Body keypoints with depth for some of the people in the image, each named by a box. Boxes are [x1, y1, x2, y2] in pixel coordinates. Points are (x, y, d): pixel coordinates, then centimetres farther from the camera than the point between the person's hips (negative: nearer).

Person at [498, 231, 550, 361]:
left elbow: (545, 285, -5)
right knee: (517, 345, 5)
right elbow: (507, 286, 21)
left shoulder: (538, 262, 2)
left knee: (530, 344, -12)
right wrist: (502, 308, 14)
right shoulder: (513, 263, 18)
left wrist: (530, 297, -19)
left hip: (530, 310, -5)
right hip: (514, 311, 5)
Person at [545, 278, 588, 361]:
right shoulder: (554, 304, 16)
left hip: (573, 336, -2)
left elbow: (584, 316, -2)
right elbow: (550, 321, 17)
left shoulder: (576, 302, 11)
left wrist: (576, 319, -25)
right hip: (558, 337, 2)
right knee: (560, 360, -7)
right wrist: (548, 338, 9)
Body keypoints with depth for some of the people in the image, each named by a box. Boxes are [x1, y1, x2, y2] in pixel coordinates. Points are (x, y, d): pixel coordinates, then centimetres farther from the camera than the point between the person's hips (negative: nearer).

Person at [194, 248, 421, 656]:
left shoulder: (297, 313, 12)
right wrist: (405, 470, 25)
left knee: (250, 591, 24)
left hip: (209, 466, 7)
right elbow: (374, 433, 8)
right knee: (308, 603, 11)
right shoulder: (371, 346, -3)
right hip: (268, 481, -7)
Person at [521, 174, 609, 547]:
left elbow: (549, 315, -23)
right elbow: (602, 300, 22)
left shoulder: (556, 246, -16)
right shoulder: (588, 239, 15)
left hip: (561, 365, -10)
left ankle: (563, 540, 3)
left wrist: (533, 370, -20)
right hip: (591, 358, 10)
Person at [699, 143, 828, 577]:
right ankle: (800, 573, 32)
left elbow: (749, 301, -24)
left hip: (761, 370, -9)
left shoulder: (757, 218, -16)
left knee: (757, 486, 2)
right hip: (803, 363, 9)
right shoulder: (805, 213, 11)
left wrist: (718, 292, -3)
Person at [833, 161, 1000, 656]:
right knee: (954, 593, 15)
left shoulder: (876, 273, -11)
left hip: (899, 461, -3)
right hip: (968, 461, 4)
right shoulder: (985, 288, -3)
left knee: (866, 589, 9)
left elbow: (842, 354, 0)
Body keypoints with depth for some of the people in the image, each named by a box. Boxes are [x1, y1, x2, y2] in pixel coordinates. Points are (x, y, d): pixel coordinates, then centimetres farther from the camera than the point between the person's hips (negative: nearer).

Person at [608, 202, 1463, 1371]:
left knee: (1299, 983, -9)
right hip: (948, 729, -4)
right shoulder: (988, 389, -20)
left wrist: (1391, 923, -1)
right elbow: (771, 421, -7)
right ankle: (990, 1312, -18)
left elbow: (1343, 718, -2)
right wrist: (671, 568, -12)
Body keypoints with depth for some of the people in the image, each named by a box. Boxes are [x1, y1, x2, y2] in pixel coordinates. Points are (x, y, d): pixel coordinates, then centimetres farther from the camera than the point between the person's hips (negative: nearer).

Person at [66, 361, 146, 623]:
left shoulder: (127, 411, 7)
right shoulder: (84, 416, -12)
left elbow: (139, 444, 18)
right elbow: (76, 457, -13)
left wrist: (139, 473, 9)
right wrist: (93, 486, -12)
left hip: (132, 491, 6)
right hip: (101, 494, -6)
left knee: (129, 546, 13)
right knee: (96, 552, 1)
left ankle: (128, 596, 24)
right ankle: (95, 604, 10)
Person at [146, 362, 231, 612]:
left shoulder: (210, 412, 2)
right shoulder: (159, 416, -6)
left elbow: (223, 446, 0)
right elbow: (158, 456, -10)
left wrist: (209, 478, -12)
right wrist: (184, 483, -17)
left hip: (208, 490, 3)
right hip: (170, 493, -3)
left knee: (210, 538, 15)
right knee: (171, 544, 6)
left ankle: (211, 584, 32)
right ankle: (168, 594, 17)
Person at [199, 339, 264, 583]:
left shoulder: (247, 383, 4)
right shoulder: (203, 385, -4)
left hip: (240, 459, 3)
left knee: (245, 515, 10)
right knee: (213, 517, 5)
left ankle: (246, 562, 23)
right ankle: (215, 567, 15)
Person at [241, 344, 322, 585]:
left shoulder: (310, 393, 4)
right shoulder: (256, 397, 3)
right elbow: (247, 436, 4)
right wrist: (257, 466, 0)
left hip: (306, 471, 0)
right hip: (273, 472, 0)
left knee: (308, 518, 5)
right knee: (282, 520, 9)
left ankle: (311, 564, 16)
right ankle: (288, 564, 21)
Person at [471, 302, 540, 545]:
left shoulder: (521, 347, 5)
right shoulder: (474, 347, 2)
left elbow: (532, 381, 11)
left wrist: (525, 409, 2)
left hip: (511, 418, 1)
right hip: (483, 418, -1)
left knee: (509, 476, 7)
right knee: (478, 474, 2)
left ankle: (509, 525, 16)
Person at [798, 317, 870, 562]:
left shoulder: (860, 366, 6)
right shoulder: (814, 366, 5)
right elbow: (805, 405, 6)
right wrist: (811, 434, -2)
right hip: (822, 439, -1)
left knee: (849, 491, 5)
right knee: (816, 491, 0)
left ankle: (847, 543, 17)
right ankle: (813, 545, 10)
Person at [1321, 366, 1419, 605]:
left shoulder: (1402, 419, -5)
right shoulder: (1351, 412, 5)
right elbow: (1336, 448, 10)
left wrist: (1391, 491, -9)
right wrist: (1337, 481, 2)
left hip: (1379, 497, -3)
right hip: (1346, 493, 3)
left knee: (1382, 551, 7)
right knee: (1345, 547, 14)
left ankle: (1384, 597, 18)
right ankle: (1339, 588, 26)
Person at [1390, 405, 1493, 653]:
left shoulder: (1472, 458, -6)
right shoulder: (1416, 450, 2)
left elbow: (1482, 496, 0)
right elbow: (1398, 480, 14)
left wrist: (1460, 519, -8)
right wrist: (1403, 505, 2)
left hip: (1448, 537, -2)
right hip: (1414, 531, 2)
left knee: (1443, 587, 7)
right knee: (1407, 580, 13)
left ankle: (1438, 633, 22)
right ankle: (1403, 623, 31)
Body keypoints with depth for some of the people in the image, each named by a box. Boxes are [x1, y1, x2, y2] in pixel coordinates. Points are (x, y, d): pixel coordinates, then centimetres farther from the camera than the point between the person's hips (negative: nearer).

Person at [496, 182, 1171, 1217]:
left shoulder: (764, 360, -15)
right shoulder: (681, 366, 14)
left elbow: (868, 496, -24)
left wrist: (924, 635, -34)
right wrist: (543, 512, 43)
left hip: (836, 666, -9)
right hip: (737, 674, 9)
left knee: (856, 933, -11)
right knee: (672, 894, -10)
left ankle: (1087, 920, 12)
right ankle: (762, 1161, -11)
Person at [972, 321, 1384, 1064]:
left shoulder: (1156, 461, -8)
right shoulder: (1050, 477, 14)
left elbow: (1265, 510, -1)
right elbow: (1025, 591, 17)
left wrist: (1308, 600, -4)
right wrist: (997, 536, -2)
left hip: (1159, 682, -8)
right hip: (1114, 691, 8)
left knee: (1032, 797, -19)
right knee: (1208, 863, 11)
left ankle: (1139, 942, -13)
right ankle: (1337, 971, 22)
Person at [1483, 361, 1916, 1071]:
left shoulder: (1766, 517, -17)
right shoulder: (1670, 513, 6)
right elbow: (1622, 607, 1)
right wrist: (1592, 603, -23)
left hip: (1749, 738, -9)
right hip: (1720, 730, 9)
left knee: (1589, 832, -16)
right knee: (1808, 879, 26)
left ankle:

* * * * * * *

### REQUIREMENT
Out of the data above, transcribe exactly and only the lines starting with the line that has "left shoulder: (757, 218, -16)" and going on through the line that has "left elbow: (139, 444, 18)", both included.

### EXERCISE RESPONSE
left shoulder: (757, 218, -16)
left knee: (757, 486, 2)
right hip: (803, 363, 9)
right shoulder: (805, 213, 11)
left wrist: (718, 292, -3)
Person at [833, 161, 1000, 656]:
right knee: (954, 593, 15)
left shoulder: (876, 273, -11)
left hip: (899, 461, -3)
right hip: (968, 461, 4)
right shoulder: (985, 288, -3)
left knee: (866, 589, 9)
left elbow: (842, 354, 0)
Body keypoints with depth for some of the people in the image, each named by a box. Boxes are [x1, y1, x2, y2] in pixel coordinates. Points are (x, y, d): pixel coordinates, then centimetres farther from the camera than the point between the person's hips (negative: nearer).

Person at [608, 202, 1463, 1371]:
left knee: (1299, 983, -9)
right hip: (948, 729, -4)
right shoulder: (988, 389, -20)
left wrist: (1391, 923, -1)
right elbow: (771, 421, -7)
right ankle: (990, 1312, -18)
left elbow: (1343, 718, -2)
right wrist: (671, 568, -12)
Body keypoints with depth for some of the people in the image, each named by a box. Boxes are [x1, y1, x2, y2] in pixel coordinates. Points are (x, y, d): pixel coordinates, then centimetres farther from the camera than the point between the person's hips (negative: nearer).

Person at [66, 361, 146, 623]:
left shoulder: (127, 411, 7)
right shoulder: (84, 416, -12)
left elbow: (139, 444, 18)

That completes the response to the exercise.